*** Data for review ***

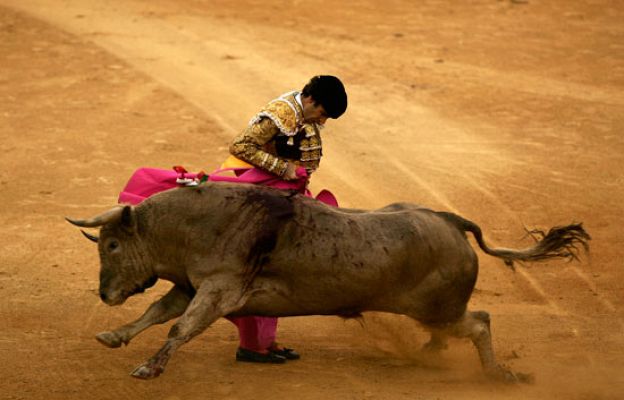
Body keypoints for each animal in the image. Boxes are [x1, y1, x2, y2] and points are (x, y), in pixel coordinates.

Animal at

***
*** Data for review ***

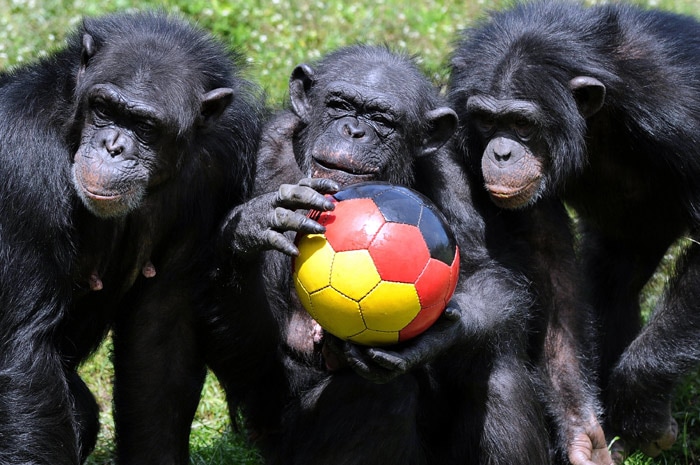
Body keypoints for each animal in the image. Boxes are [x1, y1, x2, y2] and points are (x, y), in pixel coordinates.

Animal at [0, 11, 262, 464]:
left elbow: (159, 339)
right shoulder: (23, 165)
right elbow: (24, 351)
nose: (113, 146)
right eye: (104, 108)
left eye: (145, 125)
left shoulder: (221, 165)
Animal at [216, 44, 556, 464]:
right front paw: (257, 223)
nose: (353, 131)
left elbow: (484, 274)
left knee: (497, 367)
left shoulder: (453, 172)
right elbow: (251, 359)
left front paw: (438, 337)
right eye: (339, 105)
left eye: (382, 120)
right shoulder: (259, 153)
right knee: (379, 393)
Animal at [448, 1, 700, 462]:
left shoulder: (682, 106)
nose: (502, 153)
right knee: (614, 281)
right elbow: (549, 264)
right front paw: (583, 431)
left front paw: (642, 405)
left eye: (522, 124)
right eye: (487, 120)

***

- **What to do**
Take the listing above and repeat exactly the lines from the one containing "left shoulder: (221, 165)" through the one containing "right eye: (487, 120)", both included.

- **Response below**
left shoulder: (221, 165)
Animal at [216, 44, 556, 464]:
right front paw: (257, 223)
nose: (353, 131)
left elbow: (484, 274)
left knee: (497, 367)
left shoulder: (453, 172)
right elbow: (251, 359)
left front paw: (438, 337)
right eye: (339, 105)
left eye: (382, 120)
right shoulder: (259, 153)
right knee: (379, 393)
Animal at [448, 1, 700, 462]:
left shoulder: (682, 106)
nose: (502, 153)
right knee: (614, 281)
right elbow: (549, 264)
right front paw: (583, 431)
left front paw: (642, 405)
left eye: (522, 124)
right eye: (487, 120)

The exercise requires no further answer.